Los Angeles County Office of Education (LACOE) CFO to Leave Her Position

“Under her leadership, she has made important changes in her departments, which I expect will be sustained.”

- Debra Duardo, LACOE Superintendent

The Los Angeles County Office of Education (LACOE) provides oversight over the 80 school districts within the county and can take control if it finds that any of these districts are in danger of becoming insolvent. Therefore, CFO Candi Clark caused a lot of alarm when she made a surprise appearance during public comment at a Los Angeles Unified School District (LAUSD) Board meeting last August. Her warning that the county was concerned about the District’s finances were seen as a vindication from an independent source that the LAUSD could not afford the union’s demands during the ongoing contract negotiations.

When United Teacher’s Los Angeles discovered through a Public Records Act request that Clark’s speech had been written on an LAUSD computer, the motivation of her appearance was called into question. Instead of providing independent confirmation of the District’s position she now appeared to be part of a coordinated effort to sway public opinion. An orchestrated appearance would have also been a violation of the Brown Act as she spoke on a subject that was not part of the agenda. This would have been allowed if she was simply giving comment as a concerned member of the public, but not if members of the Board had any part in her performance.

Yesterday, LACOE announced that Clark will be leaving “LACOE at the end of February to pursue a new venture in full-time consulting for education agencies.” Given LAUSD Superintendent Austin Beutner’s propensity for hiring outside consultants to do his bidding, one only has to wonder if the District will be one of her new clients.
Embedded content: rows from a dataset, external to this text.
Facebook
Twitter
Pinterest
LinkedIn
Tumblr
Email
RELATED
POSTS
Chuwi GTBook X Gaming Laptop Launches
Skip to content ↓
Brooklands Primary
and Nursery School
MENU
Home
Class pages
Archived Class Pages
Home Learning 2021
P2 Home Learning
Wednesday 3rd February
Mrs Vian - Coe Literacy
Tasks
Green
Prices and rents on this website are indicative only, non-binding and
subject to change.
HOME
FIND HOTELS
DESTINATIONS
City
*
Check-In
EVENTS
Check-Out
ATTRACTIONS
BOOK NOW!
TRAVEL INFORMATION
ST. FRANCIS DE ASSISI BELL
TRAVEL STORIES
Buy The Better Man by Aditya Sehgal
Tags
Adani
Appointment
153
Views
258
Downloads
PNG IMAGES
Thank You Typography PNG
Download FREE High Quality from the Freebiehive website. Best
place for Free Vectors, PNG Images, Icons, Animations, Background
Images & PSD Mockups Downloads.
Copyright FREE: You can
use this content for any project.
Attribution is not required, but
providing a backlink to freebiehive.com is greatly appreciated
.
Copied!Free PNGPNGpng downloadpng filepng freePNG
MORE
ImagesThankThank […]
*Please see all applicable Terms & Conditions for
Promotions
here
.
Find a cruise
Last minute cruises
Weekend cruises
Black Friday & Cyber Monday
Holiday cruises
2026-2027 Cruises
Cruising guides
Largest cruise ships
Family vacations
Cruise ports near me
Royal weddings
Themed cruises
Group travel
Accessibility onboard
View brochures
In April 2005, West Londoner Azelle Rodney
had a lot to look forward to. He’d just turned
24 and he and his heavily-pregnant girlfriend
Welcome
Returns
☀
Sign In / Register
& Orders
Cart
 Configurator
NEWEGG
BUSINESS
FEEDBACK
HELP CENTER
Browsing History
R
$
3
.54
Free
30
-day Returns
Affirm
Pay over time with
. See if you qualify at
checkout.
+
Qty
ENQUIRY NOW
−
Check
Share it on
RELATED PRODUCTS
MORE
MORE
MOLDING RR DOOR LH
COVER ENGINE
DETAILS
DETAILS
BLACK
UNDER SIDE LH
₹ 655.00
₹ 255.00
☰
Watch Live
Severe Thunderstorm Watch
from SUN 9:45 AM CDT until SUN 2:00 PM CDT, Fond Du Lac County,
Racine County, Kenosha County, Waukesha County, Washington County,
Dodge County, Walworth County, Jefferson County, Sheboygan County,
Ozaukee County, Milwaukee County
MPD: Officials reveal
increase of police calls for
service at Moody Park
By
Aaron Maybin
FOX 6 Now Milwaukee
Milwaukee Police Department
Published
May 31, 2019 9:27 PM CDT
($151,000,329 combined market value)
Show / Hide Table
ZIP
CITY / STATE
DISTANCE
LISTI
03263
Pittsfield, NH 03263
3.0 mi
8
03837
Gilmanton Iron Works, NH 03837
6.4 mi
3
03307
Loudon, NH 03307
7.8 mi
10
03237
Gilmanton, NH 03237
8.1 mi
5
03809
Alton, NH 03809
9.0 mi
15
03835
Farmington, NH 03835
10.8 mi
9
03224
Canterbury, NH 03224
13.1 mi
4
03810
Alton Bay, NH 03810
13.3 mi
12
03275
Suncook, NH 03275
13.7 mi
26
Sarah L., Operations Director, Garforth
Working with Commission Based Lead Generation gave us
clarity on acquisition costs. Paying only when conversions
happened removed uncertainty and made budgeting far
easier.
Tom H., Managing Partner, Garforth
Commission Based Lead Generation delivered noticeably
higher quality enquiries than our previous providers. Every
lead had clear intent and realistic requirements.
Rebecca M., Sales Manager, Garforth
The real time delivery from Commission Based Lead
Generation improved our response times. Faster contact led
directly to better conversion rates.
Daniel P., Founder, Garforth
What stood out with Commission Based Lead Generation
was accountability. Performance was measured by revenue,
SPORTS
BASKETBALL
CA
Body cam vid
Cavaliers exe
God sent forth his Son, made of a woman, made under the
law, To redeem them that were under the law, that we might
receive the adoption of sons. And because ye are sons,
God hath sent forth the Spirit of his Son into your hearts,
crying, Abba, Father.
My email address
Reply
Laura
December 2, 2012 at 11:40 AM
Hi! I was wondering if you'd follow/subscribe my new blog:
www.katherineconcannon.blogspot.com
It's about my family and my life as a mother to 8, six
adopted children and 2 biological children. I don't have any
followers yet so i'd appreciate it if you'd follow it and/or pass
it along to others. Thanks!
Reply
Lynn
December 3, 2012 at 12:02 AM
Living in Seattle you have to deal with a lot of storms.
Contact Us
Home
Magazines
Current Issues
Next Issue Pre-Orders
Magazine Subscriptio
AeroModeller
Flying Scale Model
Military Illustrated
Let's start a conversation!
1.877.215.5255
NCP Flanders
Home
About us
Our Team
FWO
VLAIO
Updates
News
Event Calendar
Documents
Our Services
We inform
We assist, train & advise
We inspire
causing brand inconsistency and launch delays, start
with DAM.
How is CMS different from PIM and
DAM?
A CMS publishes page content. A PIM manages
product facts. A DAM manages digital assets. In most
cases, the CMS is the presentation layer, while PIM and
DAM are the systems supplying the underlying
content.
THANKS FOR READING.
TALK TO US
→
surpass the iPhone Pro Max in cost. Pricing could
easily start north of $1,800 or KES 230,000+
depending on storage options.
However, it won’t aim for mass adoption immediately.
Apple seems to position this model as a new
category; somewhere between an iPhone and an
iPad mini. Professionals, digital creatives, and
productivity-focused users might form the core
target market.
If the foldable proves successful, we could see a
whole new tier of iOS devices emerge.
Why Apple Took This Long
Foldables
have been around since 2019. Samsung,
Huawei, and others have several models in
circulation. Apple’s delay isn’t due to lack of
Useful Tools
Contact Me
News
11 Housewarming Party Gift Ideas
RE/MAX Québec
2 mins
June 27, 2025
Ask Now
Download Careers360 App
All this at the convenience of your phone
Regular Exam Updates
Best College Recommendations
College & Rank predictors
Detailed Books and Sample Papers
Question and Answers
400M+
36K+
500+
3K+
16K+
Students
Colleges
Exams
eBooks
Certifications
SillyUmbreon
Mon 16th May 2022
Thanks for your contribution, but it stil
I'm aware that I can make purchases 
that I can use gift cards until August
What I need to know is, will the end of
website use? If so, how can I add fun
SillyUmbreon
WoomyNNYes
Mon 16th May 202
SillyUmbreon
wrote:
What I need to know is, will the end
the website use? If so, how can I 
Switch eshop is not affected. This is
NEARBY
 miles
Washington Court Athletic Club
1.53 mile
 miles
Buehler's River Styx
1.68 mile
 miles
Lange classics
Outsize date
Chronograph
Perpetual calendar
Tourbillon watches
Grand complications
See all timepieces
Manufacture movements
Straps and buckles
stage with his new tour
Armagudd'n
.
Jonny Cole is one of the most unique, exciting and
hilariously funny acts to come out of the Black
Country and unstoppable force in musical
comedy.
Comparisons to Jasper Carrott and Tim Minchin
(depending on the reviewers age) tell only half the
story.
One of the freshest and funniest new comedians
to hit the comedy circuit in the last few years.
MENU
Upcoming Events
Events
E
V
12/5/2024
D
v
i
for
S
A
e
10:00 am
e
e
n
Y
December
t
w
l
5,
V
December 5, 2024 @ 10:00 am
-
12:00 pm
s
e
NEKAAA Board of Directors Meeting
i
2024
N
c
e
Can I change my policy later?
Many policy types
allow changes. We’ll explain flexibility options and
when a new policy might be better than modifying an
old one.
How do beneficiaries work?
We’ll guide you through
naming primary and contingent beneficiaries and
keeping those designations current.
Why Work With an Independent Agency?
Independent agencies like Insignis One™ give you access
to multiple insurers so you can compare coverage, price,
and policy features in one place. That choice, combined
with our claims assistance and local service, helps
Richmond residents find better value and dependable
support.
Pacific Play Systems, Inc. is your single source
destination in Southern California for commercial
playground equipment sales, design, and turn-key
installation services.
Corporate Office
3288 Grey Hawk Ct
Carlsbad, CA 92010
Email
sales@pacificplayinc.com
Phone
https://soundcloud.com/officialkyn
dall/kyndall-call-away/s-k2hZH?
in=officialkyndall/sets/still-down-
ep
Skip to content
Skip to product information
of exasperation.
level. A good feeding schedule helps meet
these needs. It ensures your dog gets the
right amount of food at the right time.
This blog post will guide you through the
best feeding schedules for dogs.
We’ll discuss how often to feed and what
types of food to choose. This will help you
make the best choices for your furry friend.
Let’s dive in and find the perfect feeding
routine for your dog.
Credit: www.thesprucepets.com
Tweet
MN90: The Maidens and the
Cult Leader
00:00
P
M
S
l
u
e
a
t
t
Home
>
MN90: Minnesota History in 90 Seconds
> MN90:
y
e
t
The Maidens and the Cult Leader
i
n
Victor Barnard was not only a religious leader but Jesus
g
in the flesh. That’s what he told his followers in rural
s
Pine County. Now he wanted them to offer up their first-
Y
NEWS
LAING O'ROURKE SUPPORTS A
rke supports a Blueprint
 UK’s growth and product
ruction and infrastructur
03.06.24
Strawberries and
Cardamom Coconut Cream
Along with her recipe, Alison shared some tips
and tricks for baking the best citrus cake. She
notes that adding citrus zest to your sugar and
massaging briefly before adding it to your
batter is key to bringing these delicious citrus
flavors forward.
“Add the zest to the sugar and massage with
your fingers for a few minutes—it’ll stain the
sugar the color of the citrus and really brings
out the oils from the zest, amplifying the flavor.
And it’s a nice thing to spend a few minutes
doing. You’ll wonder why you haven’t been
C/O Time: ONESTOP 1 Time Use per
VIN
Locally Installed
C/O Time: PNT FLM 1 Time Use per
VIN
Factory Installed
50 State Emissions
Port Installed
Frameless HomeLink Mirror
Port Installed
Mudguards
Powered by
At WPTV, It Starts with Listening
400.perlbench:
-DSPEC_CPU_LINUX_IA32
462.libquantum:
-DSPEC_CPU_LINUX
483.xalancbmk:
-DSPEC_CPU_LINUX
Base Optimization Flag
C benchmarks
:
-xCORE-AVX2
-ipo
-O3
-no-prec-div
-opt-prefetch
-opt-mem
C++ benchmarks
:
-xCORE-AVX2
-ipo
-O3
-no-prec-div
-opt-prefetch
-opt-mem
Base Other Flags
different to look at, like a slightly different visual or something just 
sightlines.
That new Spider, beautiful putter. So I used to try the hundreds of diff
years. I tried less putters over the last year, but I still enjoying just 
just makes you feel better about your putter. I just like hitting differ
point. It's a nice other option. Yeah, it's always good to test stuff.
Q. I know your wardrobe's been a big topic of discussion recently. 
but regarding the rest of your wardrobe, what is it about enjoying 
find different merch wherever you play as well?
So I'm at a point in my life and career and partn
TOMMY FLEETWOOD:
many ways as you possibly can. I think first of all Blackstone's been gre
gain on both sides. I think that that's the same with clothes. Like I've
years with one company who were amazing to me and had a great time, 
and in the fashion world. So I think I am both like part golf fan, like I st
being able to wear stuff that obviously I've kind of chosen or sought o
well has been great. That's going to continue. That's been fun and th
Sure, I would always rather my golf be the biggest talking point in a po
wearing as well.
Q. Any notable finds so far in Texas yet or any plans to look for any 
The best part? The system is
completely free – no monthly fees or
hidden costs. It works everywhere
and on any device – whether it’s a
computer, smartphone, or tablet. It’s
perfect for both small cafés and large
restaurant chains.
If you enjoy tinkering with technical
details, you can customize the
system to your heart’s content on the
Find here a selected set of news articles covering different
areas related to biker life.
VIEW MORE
Perhaps this would be too obvious of a payoff and Eli Broad and the rest of the charter industry will arrange for her to receive work through one of the other school districts that they control.

Clark will leave behind a culture at LACOE that has been groomed through Alex Johnson and Mark Ridley-Thomas to do the bidding of those who would like to privatize our public education system. After all, this organization has authorized charters that even the LAUSD Board judged unworthy of renewal. In at least one case, they did so without having a current, certified copy of the school’s required annual independent audit. When the LACOE Superintendent says that changes Clark made “will be sustained”, we should all be very concerned.